The study was designed to investigate the prevalence of celiac disease (CD) among 2.5-year-old children in a Swedish urban population with a high incidence of CD.
Six hundred ninety apparently healthy children, born in the 12-month period of July 1992 through June 1993, were screened for immunoglobulin A (IgA) antigliadin antibodies and IgA antiendomysium antibodies, and those antibody-positive at repeated testing were further investigated with intestinal biopsy.
Of the 690 children, 6 were both IgA antigliadin antibody- and IgA antiendomysium antibody-positive, and 7 were antiendomysium antibody-positive but antigliadin antibody-negative. Jejunal biopsy, performed in 12 cases, manifested partial or total villous atrophy in 8 cases. Thus, together with an additional child whose parents declined the offered biopsy, but whose response to a gluten-free diet confirmed the presence of CD, the prevalence of CD in the study series was 1.3% (9/690; 95% confidence interval: .4–2.2).
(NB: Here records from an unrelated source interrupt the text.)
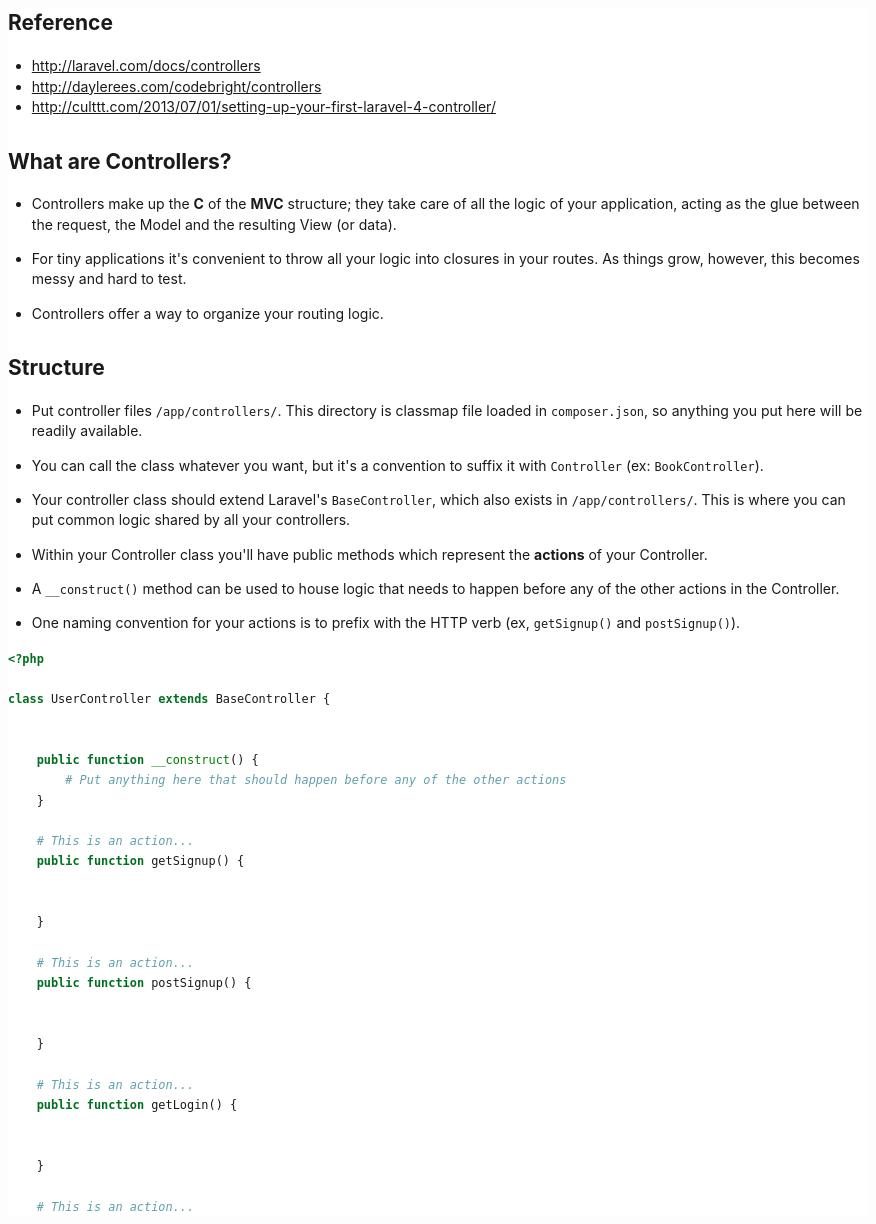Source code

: ## Reference

+ <http://laravel.com/docs/controllers>
+ <http://daylerees.com/codebright/controllers>
+ <http://culttt.com/2013/07/01/setting-up-your-first-laravel-4-controller/>

## What are Controllers?

+ Controllers make up the **C** of the **MVC** structure; they take care of all the logic of your application, acting as the glue between the request, the Model and the resulting View (or data).

+ For tiny applications it's convenient to throw all your logic into closures in your routes. As things grow, however, this becomes messy and hard to test.

+ Controllers offer a way to organize your routing logic.



## Structure 

+ Put controller files `/app/controllers/`. This directory is classmap file loaded in `composer.json`, so anything you put here will be readily available.

+ You can call the class whatever you want, but it's a convention to suffix it with `Controller` (ex: `BookController`).

+ Your controller class should extend Laravel's `BaseController`, which also exists in `/app/controllers/`. This is where you can put common logic shared by all your controllers.

+ Within your Controller class you'll have public methods which represent the **actions** of your Controller.

+ A `__construct()` method can be used to house logic that needs to happen before any of the other actions in the Controller.

+ One naming convention for your actions is to prefix with the HTTP verb (ex, `getSignup()` and `postSignup()`).


```php
<?php

class UserController extends BaseController {
	
	
	public function __construct() {
		# Put anything here that should happen before any of the other actions
	}
	
	# This is an action...
	public function getSignup() {
		
		
	}
	
	# This is an action...
	public function postSignup() {
		
		
	}
	
	# This is an action...
	public function getLogin() {
		
		
	}
	
	# This is an action...
```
However, independent of the study, an additional 22 cases of symptomatic, biopsy-verified CD have already been detected in the birth cohort of 3004 children.
The prevalence of CD in our study series was high, at least 1.0%, but may be as high as 2.0% if the frequency of silent CD is as high as we have found in the remaining unscreened cohort. These findings confirm that CD is one of the most common chronic disorders.